The Girl Who Fell from the Sky
Heidi W. Durrow’s novel swirls out from and obsessively around the moment when a mother and her three children fall from the rooftop of a Chicago building. The narration crystalizes around this striking event, with multiple narrators adding their points of view to the interpretation of the mystery surrounding the plunge. Rachel, the sole survivor, struggles to adjust to the losses and changed that characterize her life after the fall. Brick witnesses the family tumbling from the rooftop, mistaking the plummeting bodies for birds. Laronne is the former employer of Nella, Rachel’s mother, and is charged with sorting through the aftermath of the tragedy, trying to make sense of the event through only what fragments of the family is left behind: their belongings and their story, with its embellishments and rumors.
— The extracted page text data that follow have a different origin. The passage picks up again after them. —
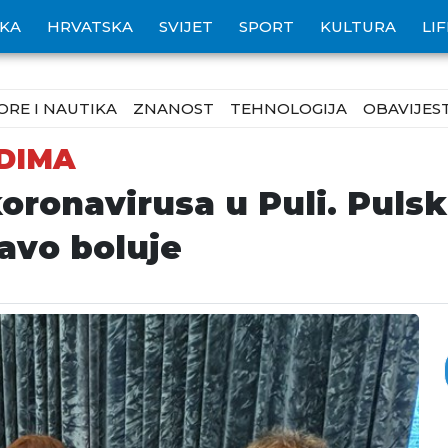
IKA
HRVATSKA
SVIJET
SPORT
KULTURA
LI
ORE I NAUTIKA
ZNANOST
TEHNOLOGIJA
OBAVIJEST
EDIMA
onavirusa u Puli. Pulska
ravo boluje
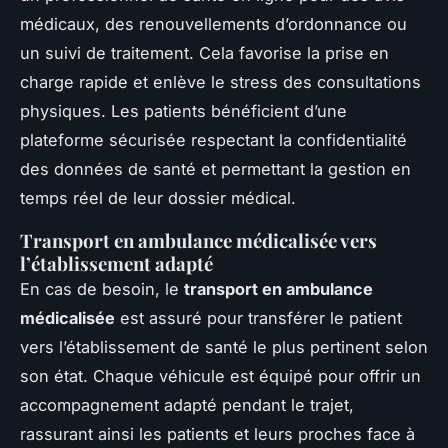
médicaux, des renouvellements d’ordonnance ou
un suivi de traitement. Cela favorise la prise en
charge rapide et enlève le stress des consultations
physiques. Les patients bénéficient d’une
plateforme sécurisée respectant la confidentialité
des données de santé et permettant la gestion en
temps réel de leur dossier médical.
Transport en ambulance médicalisée vers
l’établissement adapté
En cas de besoin, le
transport en ambulance
médicalisée
est assuré pour transférer le patient
vers l’établissement de santé le plus pertinent selon
son état. Chaque véhicule est équipé pour offrir un
accompagnement adapté pendant le trajet,
rassurant ainsi les patients et leurs proches face à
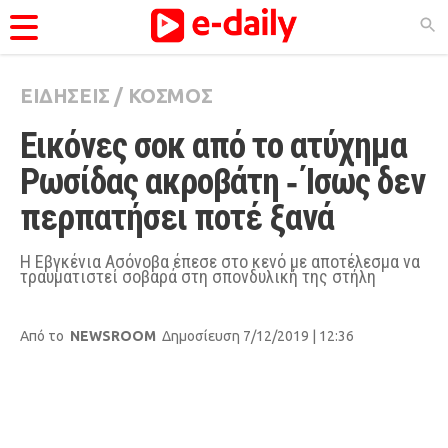
ΕΙΔΗΣΕΙΣ
/
ΚΟΣΜΟΣ
ΚΑΤΗΓΟΡΊΕΣ
Εικόνες σοκ από το ατύχημα 
Ειδήσεις
Ρωσίδας ακροβάτη ‑ Ίσως δεν 
Θέματα
περπατήσει ποτέ ξανά
Videos
Podcasts
Η Εβγκένια Ασόνοβα έπεσε στο κενό με αποτέλεσμα να
τραυματιστεί σοβαρά στη σπονδυλική της στήλη
Viral
Life
Από το
NEWSROOM
Δημοσίευση 7/12/2019 | 12:36
City Guide
Pop Culture
Agenda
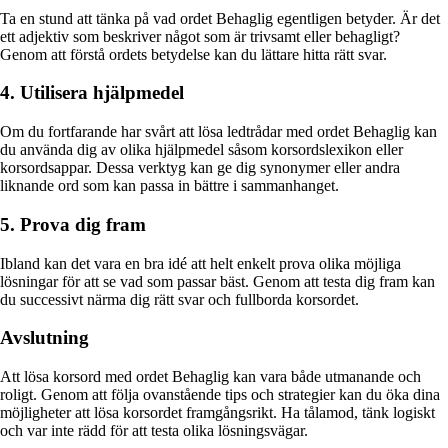
Ta en stund att tänka på vad ordet Behaglig egentligen betyder. Är det
ett adjektiv som beskriver något som är trivsamt eller behagligt?
Genom att förstå ordets betydelse kan du lättare hitta rätt svar.
4. Utilisera hjälpmedel
Om du fortfarande har svårt att lösa ledtrådar med ordet Behaglig kan
du använda dig av olika hjälpmedel såsom korsordslexikon eller
korsordsappar. Dessa verktyg kan ge dig synonymer eller andra
liknande ord som kan passa in bättre i sammanhanget.
5. Prova dig fram
Ibland kan det vara en bra idé att helt enkelt prova olika möjliga
lösningar för att se vad som passar bäst. Genom att testa dig fram kan
du successivt närma dig rätt svar och fullborda korsordet.
Avslutning
Att lösa korsord med ordet Behaglig kan vara både utmanande och
roligt. Genom att följa ovanstående tips och strategier kan du öka dina
möjligheter att lösa korsordet framgångsrikt. Ha tålamod, tänk logiskt
och var inte rädd för att testa olika lösningsvägar.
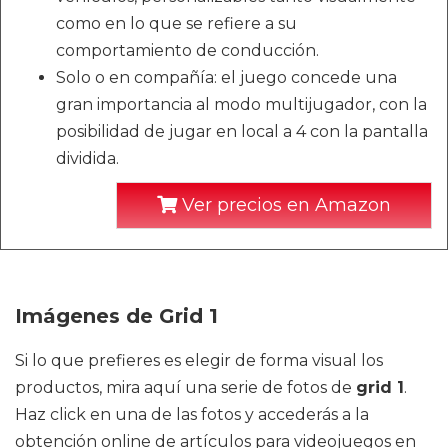
como en lo que se refiere a su
comportamiento de conducción.
Solo o en compañía: el juego concede una
gran importancia al modo multijugador, con la
posibilidad de jugar en local a 4 con la pantalla
dividida.
Ver precios en Amazon
Imágenes de Grid 1
Si lo que prefieres es elegir de forma visual los
productos, mira aquí una serie de fotos de
grid 1
.
Haz click en una de las fotos y accederás a la
obtención online de artículos para videojuegos en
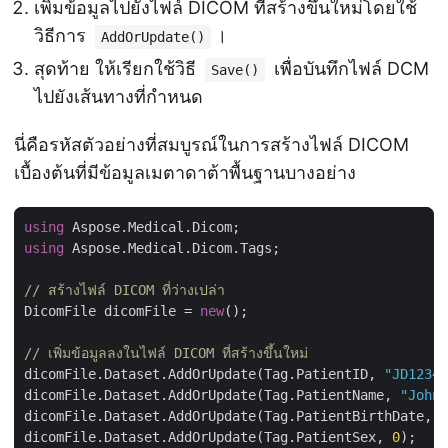
เพิ่มข้อมูลไปยังไฟล์ DICOM ที่สร้างขึ้นใหม่โดยใช้
วิธีการ
।
AddOrUpdate()
สุดท้าย ให้เรียกใช้วิธี
เพื่อบันทึกไฟล์ DCM
Save()
ไปยังเส้นทางที่กำหนด
นี่คือรหัสตัวอย่างที่สมบูรณ์ในการสร้างไฟล์ DICOM
เบื้องต้นที่มีข้อมูลเมตาดาต้าพื้นฐานบางอย่าง
using
using
// สร้างไฟล์ DICOM ที่ว่างเปล่า
DicomFile dicomFile = 
new
// เพิ่มข้อมูลลงในไฟล์ DICOM ที่สร้างขึ้นใหม่
dicomFile.Dataset.AddOrUpdate(Tag.PatientID, 
"JD12345
dicomFile.Dataset.AddOrUpdate(Tag.PatientName, 
"John 
dicomFile.Dataset.AddOrUpdate(Tag.PatientBirthDate, 
n
dicomFile.Dataset.AddOrUpdate(Tag.PatientSex, 
0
Like Laronne, the reader has to piece together the fractured picture of that day. Many pivotal characters stay on the periphery, darting in and out of the narrative through memories or secondhand accounts: Rachel’s father makes his voice heard through one chapter and through his encounters with Jamie; Nella speaks through her diaries, chronicling her journey towards sobriety; Rachel’s siblings are muted, as is the man that convinced Nella to leave her husband behind and move to Chicago to pursue a new life. The true story of what happened on that roof is elusive and evolving.
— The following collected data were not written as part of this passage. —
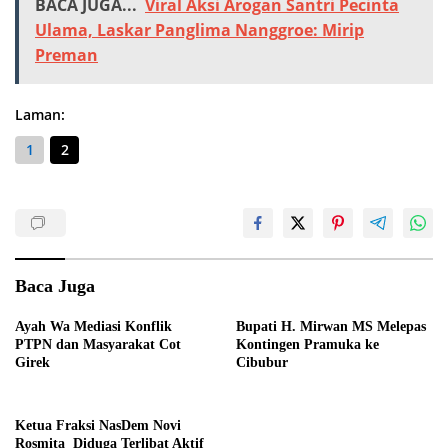
BACA JUGA...
Viral Aksi Arogan Santri Pecinta
Ulama, Laskar Panglima Nanggroe: Mirip
Preman
Laman:
1
2
Baca Juga
Ayah Wa Mediasi Konflik
Bupati H. Mirwan MS Melepas
PTPN dan Masyarakat Cot
Kontingen Pramuka ke
Girek
Cibubur
Ketua Fraksi NasDem Novi
Rosmita Diduga Terlibat Aktif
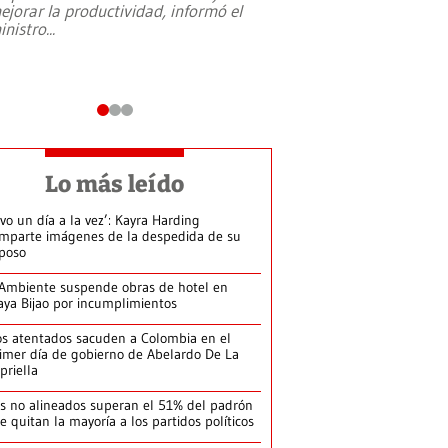
ejorar la productividad, informó el
periodismo, el derech
inistro
...
reformas constitucio
desafíos de nuevas t
Lo más leído
ivo un día a la vez’: Kayra Harding
mparte imágenes de la despedida de su
poso
Ambiente suspende obras de hotel en
aya Bijao por incumplimientos
s atentados sacuden a Colombia en el
imer día de gobierno de Abelardo De La
priella
s no alineados superan el 51% del padrón
le quitan la mayoría a los partidos políticos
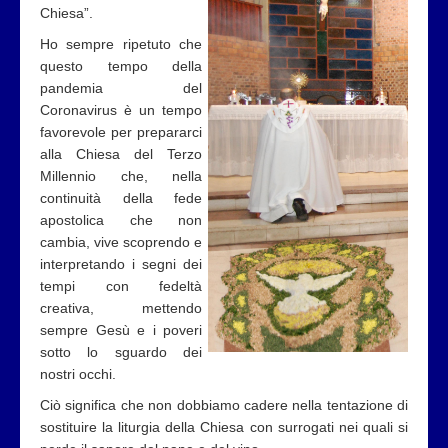
Chiesa”.
Ho sempre ripetuto che
questo tempo della
pandemia del
Coronavirus è un tempo
favorevole per prepararci
alla Chiesa del Terzo
Millennio che, nella
continuità della fede
apostolica che non
cambia, vive scoprendo e
interpretando i segni dei
tempi con fedeltà
creativa, mettendo
sempre Gesù e i poveri
sotto lo sguardo dei
nostri occhi.
Ciò significa che non dobbiamo cadere nella tentazione di
sostituire la liturgia della Chiesa con surrogati nei quali si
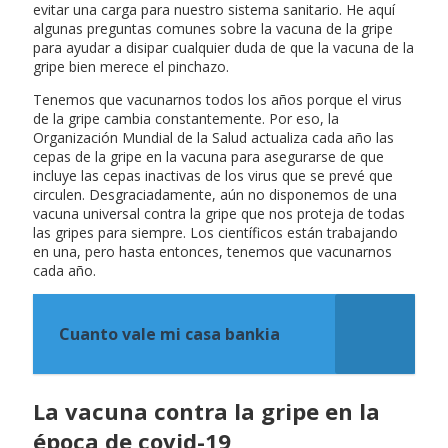
evitar una carga para nuestro sistema sanitario. He aquí
algunas preguntas comunes sobre la vacuna de la gripe
para ayudar a disipar cualquier duda de que la vacuna de la
gripe bien merece el pinchazo.
Tenemos que vacunarnos todos los años porque el virus
de la gripe cambia constantemente. Por eso, la
Organización Mundial de la Salud actualiza cada año las
cepas de la gripe en la vacuna para asegurarse de que
incluye las cepas inactivas de los virus que se prevé que
circulen. Desgraciadamente, aún no disponemos de una
vacuna universal contra la gripe que nos proteja de todas
las gripes para siempre. Los científicos están trabajando
en una, pero hasta entonces, tenemos que vacunarnos
cada año.
Cuanto vale mi casa bankia
La vacuna contra la gripe en la
época de covid-19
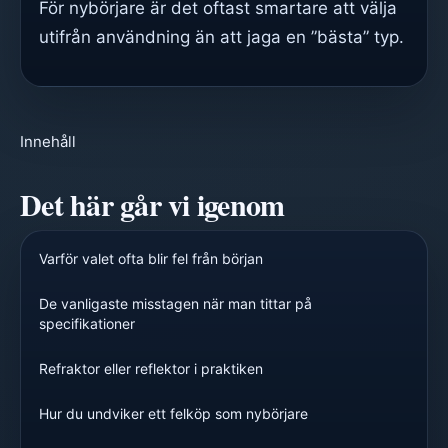
För nybörjare är det oftast smartare att välja
utifrån användning än att jaga en ”bästa” typ.
Innehåll
Det här går vi igenom
Varför valet ofta blir fel från början
De vanligaste misstagen när man tittar på
specifikationer
Refraktor eller reflektor i praktiken
Hur du undviker ett felköp som nybörjare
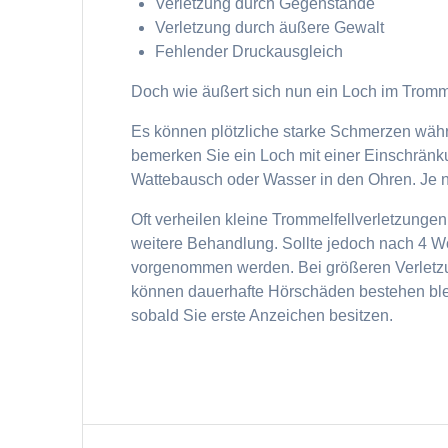
Verletzung durch Gegenstände
Verletzung durch äußere Gewalt
Fehlender Druckausgleich
Doch wie äußert sich nun ein Loch im Tromm
Es können plötzliche starke Schmerzen währ
bemerken Sie ein Loch mit einer Einschränku
Wattebausch oder Wasser in den Ohren. Je n
Oft verheilen kleine Trommelfellverletzung
weitere Behandlung. Sollte jedoch nach 4 W
vorgenommen werden. Bei größeren Verletzu
können dauerhafte Hörschäden bestehen blei
sobald Sie erste Anzeichen besitzen.
Beitragsnavigation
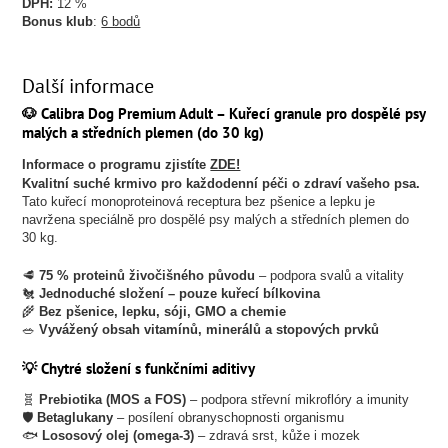
DPH:
12 %
Bonus klub
:
6 bodů
Další informace
🐶 Calibra Dog Premium Adult – Kuřecí granule pro dospělé psy
malých a středních plemen (do 30 kg)
Informace o programu zjistíte
ZDE!
Kvalitní suché krmivo pro každodenní péči o zdraví vašeho psa.
Tato kuřecí monoproteinová receptura bez pšenice a lepku je
navržena speciálně pro dospělé psy malých a středních plemen do
30 kg.
🥩
75 % proteinů živočišného původu
– podpora svalů a vitality
🐔
Jednoduché složení – pouze kuřecí bílkovina
🌾
Bez pšenice, lepku, sóji, GMO a chemie
🥗
Vyvážený obsah vitamínů, minerálů a stopových prvků
💡 Chytré složení s funkčními aditivy
🧬
Prebiotika (MOS a FOS)
– podpora střevní mikroflóry a imunity
🛡️
Betaglukany
– posílení obranyschopnosti organismu
🐟
Lososový olej (omega-3)
– zdravá srst, kůže i mozek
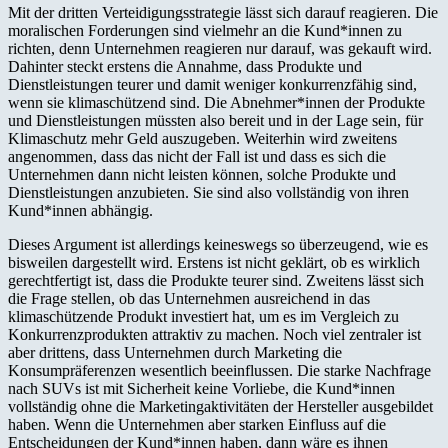
Mit der dritten Verteidigungsstrategie lässt sich darauf reagieren. Die
moralischen Forderungen sind vielmehr an die Kund*innen zu
richten, denn Unternehmen reagieren nur darauf, was gekauft wird.
Dahinter steckt erstens die Annahme, dass Produkte und
Dienstleistungen teurer und damit weniger konkurrenzfähig sind,
wenn sie klimaschützend sind. Die Abnehmer*innen der Produkte
und Dienstleistungen müssten also bereit und in der Lage sein, für
Klimaschutz mehr Geld auszugeben. Weiterhin wird zweitens
angenommen, dass das nicht der Fall ist und dass es sich die
Unternehmen dann nicht leisten können, solche Produkte und
Dienstleistungen anzubieten. Sie sind also vollständig von ihren
Kund*innen abhängig.
Dieses Argument ist allerdings keineswegs so überzeugend, wie es
bisweilen dargestellt wird. Erstens ist nicht geklärt, ob es wirklich
gerechtfertigt ist, dass die Produkte teurer sind. Zweitens lässt sich
die Frage stellen, ob das Unternehmen ausreichend in das
klimaschützende Produkt investiert hat, um es im Vergleich zu
Konkurrenzprodukten attraktiv zu machen. Noch viel zentraler ist
aber drittens, dass Unternehmen durch Marketing die
Konsumpräferenzen wesentlich beeinflussen. Die starke Nachfrage
nach SUVs ist mit Sicherheit keine Vorliebe, die Kund*innen
vollständig ohne die Marketingaktivitäten der Hersteller ausgebildet
haben. Wenn die Unternehmen aber starken Einfluss auf die
Entscheidungen der Kund*innen haben, dann wäre es ihnen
With such a startling and intriguing premise, Durrow still manages to shift the focus and drama of the story to Rachel’s life after the fall. The young girl not only tries to come to terms with her mother’s motives, her father’s distance, and her brothers’ deaths, but also tries to fit into a new culture that is at best dubious about her blue eyes and mixed race. Rachel seeks to establish herself as a “new girl,” with a new start after her the deaths of her brothers and mother, but finds she cannot escape from who she was and can only try to shape who she will become.
Durrow is a talented and eloquent storyteller. The metaphor of flight, both as flying and fleeing, is satisfyingly woven throughout the novel as the thread that unites characters and revelations. Durrow creates a affecting and personal portrait of a girl growing up in a world that expects her to define herself as either black or white, a stark decision she’s never considered and that makes her feel she is betraying the memory of her mother or the culture of her father and grandmother. Durrow’s novel deftly explores the idea that there is no singularity of truth, self-identity, or survival.